Немудрено, что сознание ошеломленной девочки, прожившей всю свою сознательную жизнь в лесной глуши и внезапно оказавшейся вовлеченной в этот бурный водоворот, инстинктивно принялось искать защитника и покровителя, который не замедлил появиться.
В самом деле, ну что она видела, прожив почти всю жизнь со своей бабкой в лесной глуши и почти без людей?
Да, был в ее жизни густой лес, вместе с которым она грустила осенью, терпеливо пережидала зиму, радовалась первому весеннему солнышку и наслаждалась жарким летом.
Была и лесная живность, которая в изобилии бродила в тех местах по своим укромным тропинкам, не пытаясь убежать от маленькой доверчивой смуглянки.
Даже робкая белочка, чувствуя кристальную родниковую чистоту ее сердечка, доверчиво брала с ее рук нехитрый, но вкусный гостинец — корочку хлеба или съедобный корешок, которым Доброгнева щедро делилась с нею.
Ни волк, ни лиса, ни медведь, не раз встречавшиеся ей в непролазных чащобах Волчьего лога, тоже никогда не пытались ударить ее лапой, впиться в горло или проявить хоть малейшую агрессию.
Зато от людей, которых она поневоле научилась опасаться, ей досталось изрядно. Никогда ей не забыть проклятий простоволосой селянки, истово выкрикиваемых у самого порога избушки. С пеной у рта она обвиняла ее родную бабушку в смерти мужа-кормильца.
А разве старуха была виновата в том, что простодушный смерд, получивший от нее горшочек с едким питьем от страшной нутряной болезни, вместо того чтобы по утрам послушно хлебать из него всего по пол-ложки, одним махом опростал его на второй день?
Печальный результат не замедлил сказаться. Уже на следующее утро после принятой сверхдозы он окончательно слег, а еще через два дня умер, оставив безутешную вдову и трех малых сирот.
Помнится, Доброгнева попыталась было выйти из избушки, дабы объяснить этой неразумной женщине, что их вины в этом нет. Ведь бабушка вовсе не опоила его по своей дьявольской злобе адским зельем, в котором не было вовсе ничего колдовского, простой корешок солодки, чуток чистотела, да еще с десяток других корешков, со всем тщанием истолченных и вываренных в ключевой воде.
А если бы она сама его приготовила? Ведь бабушка научила ее уже многому, почти всему, что знала сама, а смышленой девахе, сызмальства отличавшейся необычно цепкой памятью и сообразительностью, дважды повторять одно и то же нужды не было.
Так что ж тогда — она сама стала бы ведьмой?
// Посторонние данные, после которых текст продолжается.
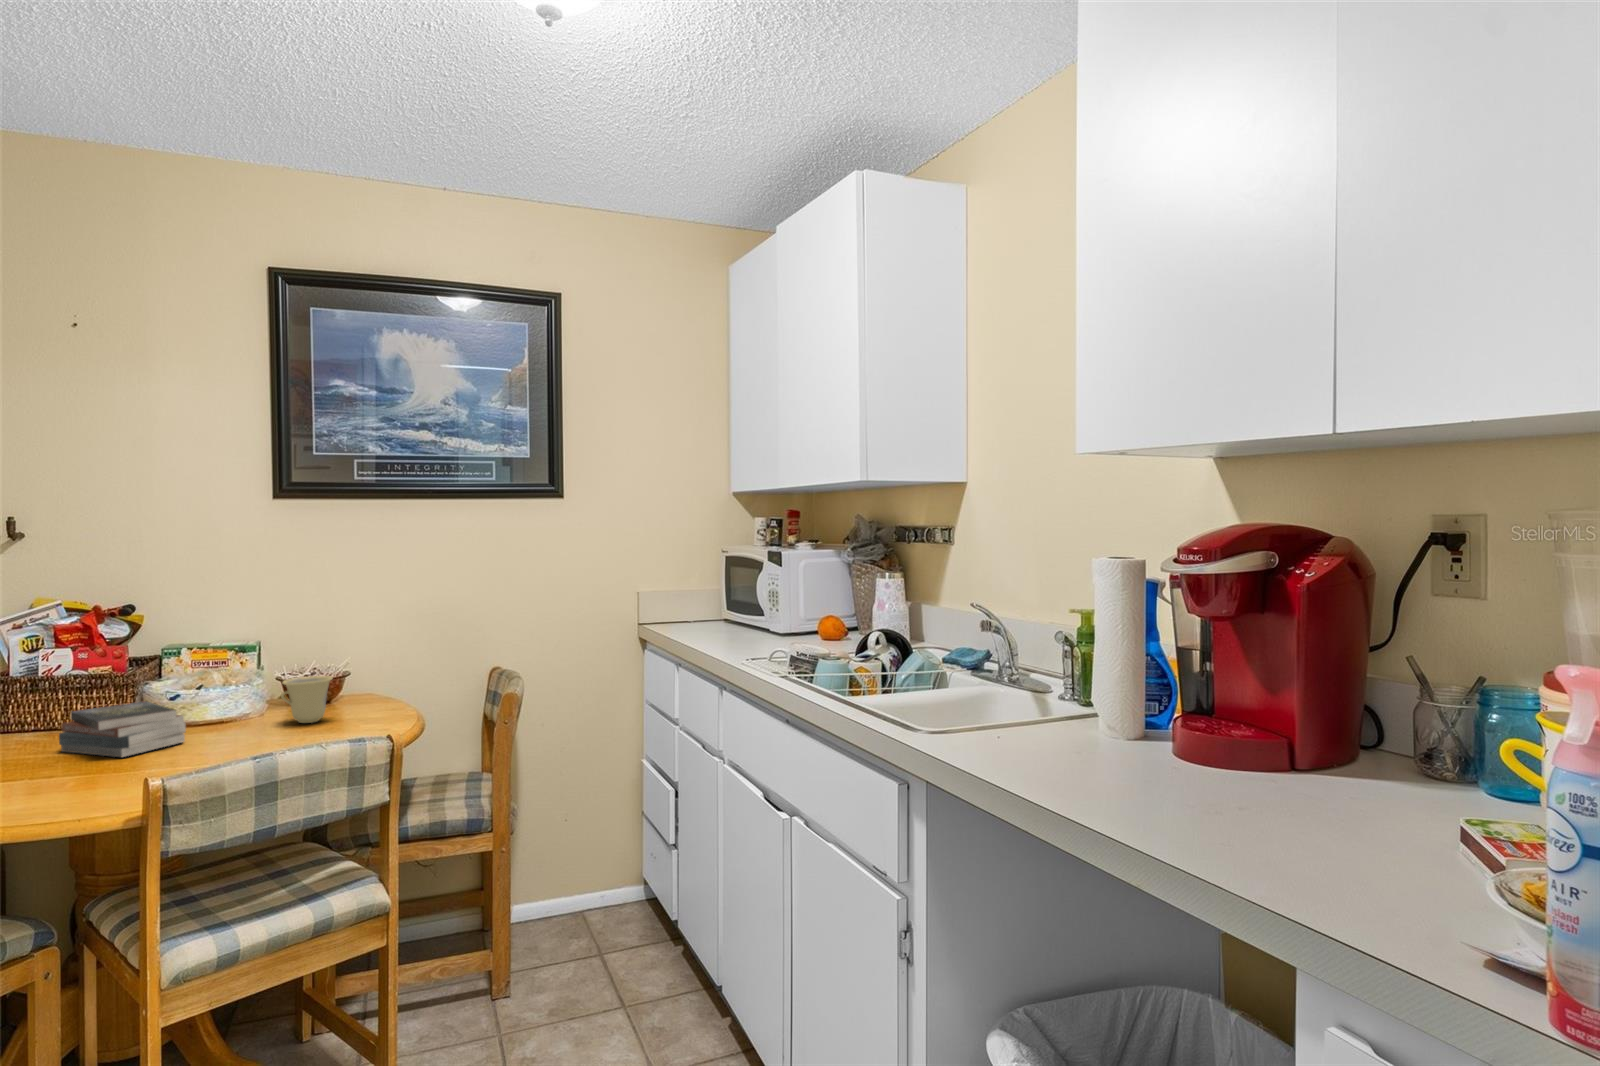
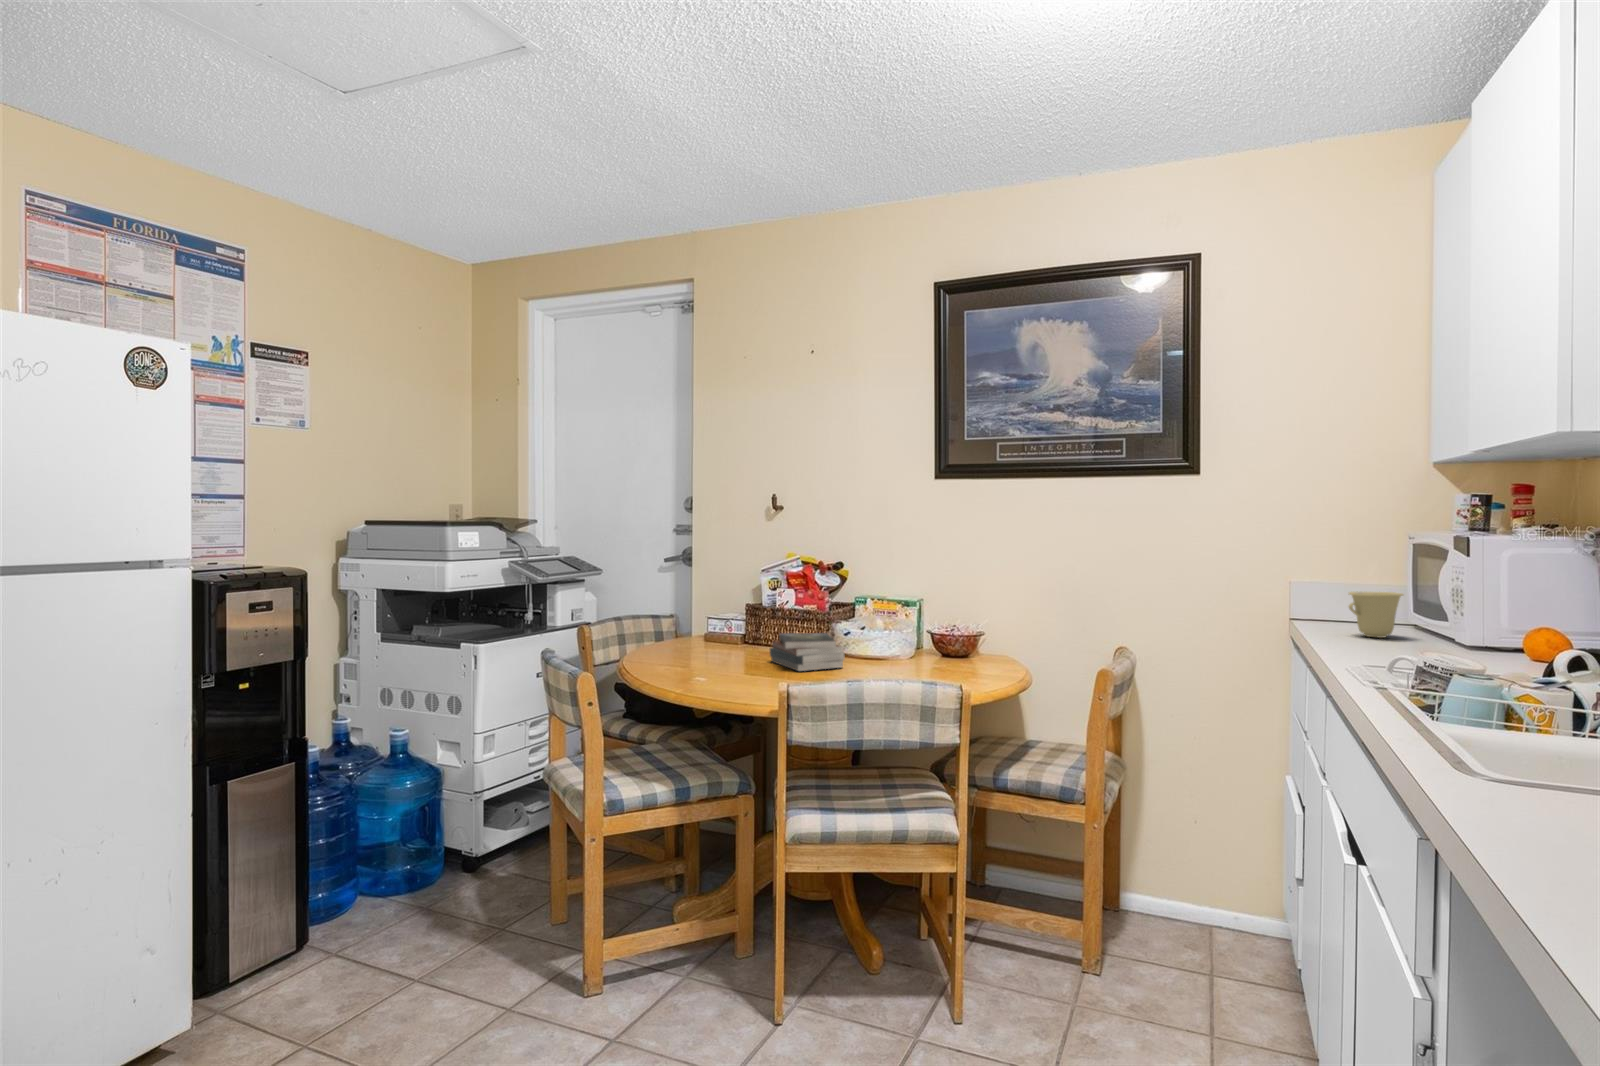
cup: present [281,676,333,723] -> present [1349,591,1403,638]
Просто смешно.
Все это она и хотела растолковать вопившей у их низенького покосившегося крылечка женщине, свято веря, что если разъяснить все толком, то человек непременно поймет и досадное недоразумение, к всеобщему удовлетворению, сразу же прояснится.
Однако едва она открыла дверь, как уже через секунду в нее полетел первый увесистый комок глины, до крови разбивший нижнюю губу, а следом еще и еще, но уже не так удачно для кидающей.
Доброгнева, ошеломленная происходящим, продолжала стоять в дверях, ошарашенная не столько болью, сколько обидой и непониманием происходящего, пока бабка, увидев, что творится, с неожиданным проворством не бросилась к ней и не оттащила от входа, успев перед самым носом женщины захлопнуть дверь и наглухо перекрыв ее тяжелым железным засовом.
Физическая боль прошла очень быстро, но ранка тем не менее заживала необычайно долго — целых две недели. Как пояснила бабка, было это оттого, что удар нанесли с ненавистью и проклятием, хотя и не по уму сказанным.
Через месяц она все-таки зажила, оставив в качестве напоминания о случившемся лишь крохотный рубчик возле левого уголка рта, практически незаметный, если не присматриваться.
А вот шрам на сердце, уродливый и остро щемящий при каждой последующей обиде, оказался самым болезненным и трудно заживающим.
«За что она меня? Что я ей сделала?» — эти вопросы, на которые так хотелось и не получалось найти ответы, она часто задавала себе долгими бессонными ночами, лежа в маленьком шалашике на мягком еловом лапнике.